--- Stated task ---
Rewrite the records from their start through the line containing "title 藍莓 [82, 1025, 1571, 1233]", inclusive, replacing "bounding box" with "enclosing box" and keeping everything else unchanged.
▬▬▬▬▬▬
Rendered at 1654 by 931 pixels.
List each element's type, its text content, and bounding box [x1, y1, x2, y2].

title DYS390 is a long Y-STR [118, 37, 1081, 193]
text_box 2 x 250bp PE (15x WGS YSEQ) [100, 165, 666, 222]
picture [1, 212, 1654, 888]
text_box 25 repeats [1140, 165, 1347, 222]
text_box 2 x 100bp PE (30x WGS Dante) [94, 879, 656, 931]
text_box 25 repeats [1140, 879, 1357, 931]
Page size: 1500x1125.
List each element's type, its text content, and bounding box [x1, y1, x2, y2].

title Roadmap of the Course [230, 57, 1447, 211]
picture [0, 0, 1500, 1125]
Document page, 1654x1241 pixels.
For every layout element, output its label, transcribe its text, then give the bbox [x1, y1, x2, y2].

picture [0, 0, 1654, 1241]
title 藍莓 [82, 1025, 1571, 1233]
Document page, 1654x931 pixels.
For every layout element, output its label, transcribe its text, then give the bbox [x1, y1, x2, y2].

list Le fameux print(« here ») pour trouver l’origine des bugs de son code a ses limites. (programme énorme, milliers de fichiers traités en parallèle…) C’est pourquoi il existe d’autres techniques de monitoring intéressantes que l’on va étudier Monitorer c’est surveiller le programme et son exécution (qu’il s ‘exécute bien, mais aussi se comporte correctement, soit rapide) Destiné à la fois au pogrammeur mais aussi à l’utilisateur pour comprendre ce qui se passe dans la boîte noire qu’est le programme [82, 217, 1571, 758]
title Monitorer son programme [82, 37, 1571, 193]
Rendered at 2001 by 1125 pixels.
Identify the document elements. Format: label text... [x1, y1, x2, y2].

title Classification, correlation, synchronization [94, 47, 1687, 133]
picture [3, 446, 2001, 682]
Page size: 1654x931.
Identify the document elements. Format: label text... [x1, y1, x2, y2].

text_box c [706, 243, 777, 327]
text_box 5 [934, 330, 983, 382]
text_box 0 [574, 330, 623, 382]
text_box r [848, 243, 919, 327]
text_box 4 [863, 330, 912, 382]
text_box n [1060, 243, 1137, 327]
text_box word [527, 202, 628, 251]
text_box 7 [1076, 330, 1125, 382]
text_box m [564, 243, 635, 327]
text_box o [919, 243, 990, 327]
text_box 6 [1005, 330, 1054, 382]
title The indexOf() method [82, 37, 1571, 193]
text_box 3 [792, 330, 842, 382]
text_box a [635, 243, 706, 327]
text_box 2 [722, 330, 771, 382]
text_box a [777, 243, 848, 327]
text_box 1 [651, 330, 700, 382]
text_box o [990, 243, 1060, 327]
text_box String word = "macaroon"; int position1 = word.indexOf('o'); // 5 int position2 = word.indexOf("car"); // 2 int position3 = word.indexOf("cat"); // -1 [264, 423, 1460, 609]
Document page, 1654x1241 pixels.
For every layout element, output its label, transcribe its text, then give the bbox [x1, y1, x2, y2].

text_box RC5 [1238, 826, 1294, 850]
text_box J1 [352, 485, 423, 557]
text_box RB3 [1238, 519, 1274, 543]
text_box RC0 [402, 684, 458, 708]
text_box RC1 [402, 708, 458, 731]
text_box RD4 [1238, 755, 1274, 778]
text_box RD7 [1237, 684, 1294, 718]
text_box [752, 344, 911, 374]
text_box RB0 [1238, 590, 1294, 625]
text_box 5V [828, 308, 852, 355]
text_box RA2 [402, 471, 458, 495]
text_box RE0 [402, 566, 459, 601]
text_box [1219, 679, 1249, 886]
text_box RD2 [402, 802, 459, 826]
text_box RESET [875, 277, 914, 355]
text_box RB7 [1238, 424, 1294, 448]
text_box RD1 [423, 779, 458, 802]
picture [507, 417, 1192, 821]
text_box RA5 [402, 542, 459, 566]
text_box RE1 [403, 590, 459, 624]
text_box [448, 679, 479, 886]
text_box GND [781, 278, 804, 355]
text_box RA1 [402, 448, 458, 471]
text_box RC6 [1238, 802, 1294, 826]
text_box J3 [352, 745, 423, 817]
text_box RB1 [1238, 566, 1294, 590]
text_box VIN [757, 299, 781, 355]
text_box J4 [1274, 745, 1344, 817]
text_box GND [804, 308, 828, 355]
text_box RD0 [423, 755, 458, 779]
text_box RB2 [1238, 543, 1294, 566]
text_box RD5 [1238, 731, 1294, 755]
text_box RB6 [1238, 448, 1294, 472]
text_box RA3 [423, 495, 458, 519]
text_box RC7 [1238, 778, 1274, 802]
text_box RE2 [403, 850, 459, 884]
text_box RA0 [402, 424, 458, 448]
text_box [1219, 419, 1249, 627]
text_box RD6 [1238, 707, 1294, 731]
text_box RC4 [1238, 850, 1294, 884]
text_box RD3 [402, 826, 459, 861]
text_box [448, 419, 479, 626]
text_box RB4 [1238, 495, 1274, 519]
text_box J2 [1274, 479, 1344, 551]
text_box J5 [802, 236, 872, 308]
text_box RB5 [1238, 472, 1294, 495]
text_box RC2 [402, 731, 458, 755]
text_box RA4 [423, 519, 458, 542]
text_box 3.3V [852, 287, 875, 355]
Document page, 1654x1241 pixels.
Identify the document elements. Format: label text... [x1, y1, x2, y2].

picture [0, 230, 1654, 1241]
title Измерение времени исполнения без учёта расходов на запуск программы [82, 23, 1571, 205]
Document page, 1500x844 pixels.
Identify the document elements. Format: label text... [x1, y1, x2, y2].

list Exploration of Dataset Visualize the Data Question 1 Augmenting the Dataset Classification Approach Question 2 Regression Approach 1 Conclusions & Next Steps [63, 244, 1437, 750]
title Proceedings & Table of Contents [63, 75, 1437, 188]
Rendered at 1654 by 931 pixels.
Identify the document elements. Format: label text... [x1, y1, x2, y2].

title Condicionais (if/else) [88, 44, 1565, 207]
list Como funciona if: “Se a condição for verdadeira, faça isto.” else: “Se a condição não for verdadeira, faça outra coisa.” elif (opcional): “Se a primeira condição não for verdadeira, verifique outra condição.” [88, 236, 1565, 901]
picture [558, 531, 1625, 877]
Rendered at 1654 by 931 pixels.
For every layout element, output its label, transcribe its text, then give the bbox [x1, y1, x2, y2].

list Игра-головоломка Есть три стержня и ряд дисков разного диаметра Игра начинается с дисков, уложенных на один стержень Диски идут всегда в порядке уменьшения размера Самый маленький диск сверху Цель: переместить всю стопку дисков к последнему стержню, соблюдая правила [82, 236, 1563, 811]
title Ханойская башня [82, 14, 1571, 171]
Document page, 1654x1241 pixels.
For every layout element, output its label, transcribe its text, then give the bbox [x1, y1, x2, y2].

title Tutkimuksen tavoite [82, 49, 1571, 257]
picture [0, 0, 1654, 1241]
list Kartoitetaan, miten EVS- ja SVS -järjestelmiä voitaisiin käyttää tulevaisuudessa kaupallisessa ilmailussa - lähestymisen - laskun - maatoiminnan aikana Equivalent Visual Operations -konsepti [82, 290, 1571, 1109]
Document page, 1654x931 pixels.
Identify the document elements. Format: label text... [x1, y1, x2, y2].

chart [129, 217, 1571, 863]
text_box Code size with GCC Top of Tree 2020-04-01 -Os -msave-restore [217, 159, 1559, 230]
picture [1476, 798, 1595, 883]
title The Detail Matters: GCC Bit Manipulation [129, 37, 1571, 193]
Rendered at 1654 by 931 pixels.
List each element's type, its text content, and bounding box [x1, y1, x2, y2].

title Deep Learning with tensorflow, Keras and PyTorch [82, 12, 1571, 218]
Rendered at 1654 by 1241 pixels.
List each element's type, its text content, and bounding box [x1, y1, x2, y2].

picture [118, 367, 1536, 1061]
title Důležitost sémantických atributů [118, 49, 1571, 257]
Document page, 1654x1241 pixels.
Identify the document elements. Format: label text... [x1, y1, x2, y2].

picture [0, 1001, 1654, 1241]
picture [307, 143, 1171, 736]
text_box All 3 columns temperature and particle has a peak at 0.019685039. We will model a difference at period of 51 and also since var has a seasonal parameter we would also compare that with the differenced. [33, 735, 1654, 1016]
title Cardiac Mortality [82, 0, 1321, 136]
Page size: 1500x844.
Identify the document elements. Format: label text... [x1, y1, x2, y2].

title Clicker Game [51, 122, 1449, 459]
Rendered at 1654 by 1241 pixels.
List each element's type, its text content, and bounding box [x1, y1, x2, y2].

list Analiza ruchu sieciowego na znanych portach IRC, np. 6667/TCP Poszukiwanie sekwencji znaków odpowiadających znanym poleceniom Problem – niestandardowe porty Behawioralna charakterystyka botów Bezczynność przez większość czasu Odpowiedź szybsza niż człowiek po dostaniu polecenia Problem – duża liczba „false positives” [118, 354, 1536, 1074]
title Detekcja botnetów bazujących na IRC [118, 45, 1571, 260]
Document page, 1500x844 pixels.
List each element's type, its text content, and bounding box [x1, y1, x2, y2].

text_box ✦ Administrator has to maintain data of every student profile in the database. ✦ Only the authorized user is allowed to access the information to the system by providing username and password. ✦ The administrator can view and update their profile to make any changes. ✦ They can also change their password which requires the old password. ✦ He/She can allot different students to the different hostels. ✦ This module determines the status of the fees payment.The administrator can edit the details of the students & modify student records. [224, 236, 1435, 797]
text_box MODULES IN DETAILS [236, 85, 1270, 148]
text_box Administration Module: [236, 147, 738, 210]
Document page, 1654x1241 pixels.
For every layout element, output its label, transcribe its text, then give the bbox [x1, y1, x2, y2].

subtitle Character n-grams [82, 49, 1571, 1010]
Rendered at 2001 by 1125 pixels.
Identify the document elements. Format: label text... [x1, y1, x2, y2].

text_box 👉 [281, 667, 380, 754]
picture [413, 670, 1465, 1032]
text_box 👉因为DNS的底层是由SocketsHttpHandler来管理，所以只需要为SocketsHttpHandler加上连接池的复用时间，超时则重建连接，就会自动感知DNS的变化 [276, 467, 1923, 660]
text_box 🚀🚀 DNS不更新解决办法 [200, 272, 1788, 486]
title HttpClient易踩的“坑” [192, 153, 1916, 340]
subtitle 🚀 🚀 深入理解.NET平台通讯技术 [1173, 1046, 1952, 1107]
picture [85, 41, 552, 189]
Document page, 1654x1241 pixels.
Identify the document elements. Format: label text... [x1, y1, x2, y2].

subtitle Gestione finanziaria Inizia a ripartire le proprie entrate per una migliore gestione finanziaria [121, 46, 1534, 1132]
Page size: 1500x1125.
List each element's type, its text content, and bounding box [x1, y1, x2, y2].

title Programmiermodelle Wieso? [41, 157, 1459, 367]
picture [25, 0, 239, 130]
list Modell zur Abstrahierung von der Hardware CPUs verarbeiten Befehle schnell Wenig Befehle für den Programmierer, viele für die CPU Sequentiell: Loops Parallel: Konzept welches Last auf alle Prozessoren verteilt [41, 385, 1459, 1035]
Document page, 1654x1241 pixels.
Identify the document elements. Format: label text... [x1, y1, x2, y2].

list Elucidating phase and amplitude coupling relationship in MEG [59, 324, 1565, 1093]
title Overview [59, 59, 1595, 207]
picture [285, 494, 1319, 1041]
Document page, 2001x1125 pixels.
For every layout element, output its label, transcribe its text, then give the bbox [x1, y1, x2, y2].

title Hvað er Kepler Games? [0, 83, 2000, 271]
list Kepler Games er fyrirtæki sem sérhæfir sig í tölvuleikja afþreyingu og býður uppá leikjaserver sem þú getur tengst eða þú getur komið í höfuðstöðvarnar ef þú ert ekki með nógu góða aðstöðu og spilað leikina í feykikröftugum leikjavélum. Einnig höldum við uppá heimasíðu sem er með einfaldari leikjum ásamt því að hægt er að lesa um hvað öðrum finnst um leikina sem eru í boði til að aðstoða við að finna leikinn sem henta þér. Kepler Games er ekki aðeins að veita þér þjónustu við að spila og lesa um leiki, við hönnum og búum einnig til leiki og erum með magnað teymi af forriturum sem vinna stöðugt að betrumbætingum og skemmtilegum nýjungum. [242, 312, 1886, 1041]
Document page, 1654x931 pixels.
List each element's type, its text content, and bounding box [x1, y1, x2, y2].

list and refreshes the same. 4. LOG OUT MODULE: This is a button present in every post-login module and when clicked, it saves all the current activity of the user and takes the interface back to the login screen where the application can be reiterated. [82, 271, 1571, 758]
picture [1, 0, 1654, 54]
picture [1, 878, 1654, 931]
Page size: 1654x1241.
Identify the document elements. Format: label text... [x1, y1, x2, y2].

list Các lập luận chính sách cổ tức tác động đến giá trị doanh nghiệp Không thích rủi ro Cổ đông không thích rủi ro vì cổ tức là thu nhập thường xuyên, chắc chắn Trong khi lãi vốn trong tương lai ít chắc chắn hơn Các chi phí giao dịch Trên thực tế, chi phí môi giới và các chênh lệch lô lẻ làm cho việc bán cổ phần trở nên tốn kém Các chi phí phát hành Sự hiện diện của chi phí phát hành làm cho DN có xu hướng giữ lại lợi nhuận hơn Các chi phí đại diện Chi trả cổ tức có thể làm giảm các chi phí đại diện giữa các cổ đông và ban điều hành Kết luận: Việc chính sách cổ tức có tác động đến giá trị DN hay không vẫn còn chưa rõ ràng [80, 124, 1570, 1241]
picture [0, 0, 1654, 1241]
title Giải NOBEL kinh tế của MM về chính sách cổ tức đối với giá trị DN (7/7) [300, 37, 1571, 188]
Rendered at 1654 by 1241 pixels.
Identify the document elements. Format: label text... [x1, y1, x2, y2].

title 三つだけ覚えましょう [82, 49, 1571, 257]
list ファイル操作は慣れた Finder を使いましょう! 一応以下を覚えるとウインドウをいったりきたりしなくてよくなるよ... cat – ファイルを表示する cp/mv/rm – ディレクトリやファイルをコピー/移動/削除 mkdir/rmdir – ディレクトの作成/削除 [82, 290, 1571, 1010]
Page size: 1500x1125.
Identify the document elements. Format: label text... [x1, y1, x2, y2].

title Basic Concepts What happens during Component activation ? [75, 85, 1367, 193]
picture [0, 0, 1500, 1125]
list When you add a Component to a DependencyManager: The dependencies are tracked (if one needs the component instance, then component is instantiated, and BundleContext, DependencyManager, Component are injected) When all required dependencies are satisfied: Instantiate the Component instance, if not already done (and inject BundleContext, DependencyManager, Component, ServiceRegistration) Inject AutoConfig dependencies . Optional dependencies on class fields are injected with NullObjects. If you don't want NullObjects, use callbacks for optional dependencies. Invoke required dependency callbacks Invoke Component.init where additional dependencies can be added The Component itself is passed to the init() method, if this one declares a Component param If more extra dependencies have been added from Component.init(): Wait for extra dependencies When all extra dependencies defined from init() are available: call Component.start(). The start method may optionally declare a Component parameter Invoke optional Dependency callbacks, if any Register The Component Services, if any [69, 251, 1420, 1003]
▬▬▬▬▬▬
--- Task result ---
Rendered at 1654 by 931 pixels.
List each element's type, its text content, and enclosing box [x1, y1, x2, y2].

title DYS390 is a long Y-STR [118, 37, 1081, 193]
text_box 2 x 250bp PE (15x WGS YSEQ) [100, 165, 666, 222]
picture [1, 212, 1654, 888]
text_box 25 repeats [1140, 165, 1347, 222]
text_box 2 x 100bp PE (30x WGS Dante) [94, 879, 656, 931]
text_box 25 repeats [1140, 879, 1357, 931]
Page size: 1500x1125.
List each element's type, its text content, and enclosing box [x1, y1, x2, y2].

title Roadmap of the Course [230, 57, 1447, 211]
picture [0, 0, 1500, 1125]
Document page, 1654x1241 pixels.
For every layout element, output its label, transcribe its text, then give the bbox [x1, y1, x2, y2].

picture [0, 0, 1654, 1241]
title 藍莓 [82, 1025, 1571, 1233]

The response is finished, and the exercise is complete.